— BEGIN —

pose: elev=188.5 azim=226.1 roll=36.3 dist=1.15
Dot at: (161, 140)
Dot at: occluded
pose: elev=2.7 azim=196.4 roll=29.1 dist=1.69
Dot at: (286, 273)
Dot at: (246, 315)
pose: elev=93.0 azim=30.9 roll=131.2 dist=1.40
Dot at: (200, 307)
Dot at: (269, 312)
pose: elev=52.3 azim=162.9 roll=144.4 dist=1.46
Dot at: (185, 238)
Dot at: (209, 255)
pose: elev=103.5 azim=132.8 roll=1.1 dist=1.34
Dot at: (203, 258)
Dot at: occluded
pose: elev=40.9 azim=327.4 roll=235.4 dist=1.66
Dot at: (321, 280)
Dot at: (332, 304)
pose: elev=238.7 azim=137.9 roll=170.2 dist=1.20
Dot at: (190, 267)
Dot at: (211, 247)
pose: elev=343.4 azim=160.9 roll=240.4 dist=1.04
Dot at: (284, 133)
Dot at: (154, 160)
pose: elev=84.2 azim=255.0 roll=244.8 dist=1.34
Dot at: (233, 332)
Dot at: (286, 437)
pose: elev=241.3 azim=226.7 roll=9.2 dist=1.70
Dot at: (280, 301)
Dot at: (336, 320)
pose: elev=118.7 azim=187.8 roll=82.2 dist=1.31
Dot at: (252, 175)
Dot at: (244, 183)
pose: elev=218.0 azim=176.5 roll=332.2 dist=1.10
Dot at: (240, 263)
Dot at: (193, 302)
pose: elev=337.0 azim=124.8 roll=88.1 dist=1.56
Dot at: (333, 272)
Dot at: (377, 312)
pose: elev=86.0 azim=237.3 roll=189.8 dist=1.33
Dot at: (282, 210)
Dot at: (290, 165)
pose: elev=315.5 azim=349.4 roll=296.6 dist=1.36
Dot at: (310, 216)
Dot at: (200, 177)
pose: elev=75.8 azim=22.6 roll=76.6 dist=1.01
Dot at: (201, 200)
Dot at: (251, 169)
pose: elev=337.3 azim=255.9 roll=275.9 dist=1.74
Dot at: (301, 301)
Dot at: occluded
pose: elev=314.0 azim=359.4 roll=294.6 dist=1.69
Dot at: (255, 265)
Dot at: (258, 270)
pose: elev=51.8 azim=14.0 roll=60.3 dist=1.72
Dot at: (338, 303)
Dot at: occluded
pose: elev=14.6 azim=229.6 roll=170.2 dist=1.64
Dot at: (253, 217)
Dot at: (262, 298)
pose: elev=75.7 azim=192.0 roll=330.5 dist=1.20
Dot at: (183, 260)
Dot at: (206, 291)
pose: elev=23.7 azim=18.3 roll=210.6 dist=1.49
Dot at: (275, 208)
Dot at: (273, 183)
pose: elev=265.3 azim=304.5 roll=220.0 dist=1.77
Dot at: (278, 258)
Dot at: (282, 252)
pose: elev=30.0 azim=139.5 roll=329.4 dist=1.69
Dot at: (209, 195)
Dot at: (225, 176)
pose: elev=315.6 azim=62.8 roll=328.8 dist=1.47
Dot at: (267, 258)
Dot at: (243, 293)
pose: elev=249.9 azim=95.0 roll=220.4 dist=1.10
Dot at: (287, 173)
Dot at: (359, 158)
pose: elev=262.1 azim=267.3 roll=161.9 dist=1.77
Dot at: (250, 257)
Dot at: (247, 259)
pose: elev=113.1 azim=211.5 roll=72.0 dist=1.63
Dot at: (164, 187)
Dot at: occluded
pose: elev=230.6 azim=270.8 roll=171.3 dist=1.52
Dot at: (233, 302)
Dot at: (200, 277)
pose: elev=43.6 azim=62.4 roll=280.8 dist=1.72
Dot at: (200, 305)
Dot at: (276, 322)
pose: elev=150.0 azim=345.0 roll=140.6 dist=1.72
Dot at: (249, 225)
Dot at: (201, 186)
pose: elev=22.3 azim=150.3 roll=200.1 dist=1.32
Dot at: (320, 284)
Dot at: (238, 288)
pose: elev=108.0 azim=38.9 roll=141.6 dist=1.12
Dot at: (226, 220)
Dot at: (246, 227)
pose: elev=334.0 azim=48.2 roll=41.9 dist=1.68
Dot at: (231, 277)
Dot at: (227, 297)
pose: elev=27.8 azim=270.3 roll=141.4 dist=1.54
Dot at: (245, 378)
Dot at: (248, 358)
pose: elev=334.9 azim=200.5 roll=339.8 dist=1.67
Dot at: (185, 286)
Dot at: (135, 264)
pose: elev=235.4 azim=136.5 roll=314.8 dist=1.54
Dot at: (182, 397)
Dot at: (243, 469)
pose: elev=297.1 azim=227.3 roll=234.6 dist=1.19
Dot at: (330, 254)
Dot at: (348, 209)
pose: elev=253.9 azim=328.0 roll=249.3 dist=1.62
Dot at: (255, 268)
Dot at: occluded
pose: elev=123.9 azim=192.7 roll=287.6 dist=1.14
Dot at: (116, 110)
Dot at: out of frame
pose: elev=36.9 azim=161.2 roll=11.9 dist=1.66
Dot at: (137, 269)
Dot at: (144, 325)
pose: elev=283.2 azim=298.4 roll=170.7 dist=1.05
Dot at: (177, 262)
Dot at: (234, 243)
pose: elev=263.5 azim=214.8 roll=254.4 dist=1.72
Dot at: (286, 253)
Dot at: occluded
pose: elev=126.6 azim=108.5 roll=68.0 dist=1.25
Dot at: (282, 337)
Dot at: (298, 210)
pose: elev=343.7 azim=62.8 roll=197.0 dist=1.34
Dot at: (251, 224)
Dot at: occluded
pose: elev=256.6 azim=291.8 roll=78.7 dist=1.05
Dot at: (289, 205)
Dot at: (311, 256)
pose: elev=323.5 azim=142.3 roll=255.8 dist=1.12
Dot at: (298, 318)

— END —

Rewrite the lines from the one holding "pose: elev=343.7 azim=62.8" through the end of the rows, inclusive, with "dist" changed to "distance" and everything else left as it is.

pose: elev=343.7 azim=62.8 roll=197.0 distance=1.34
Dot at: (251, 224)
Dot at: occluded
pose: elev=256.6 azim=291.8 roll=78.7 distance=1.05
Dot at: (289, 205)
Dot at: (311, 256)
pose: elev=323.5 azim=142.3 roll=255.8 distance=1.12
Dot at: (298, 318)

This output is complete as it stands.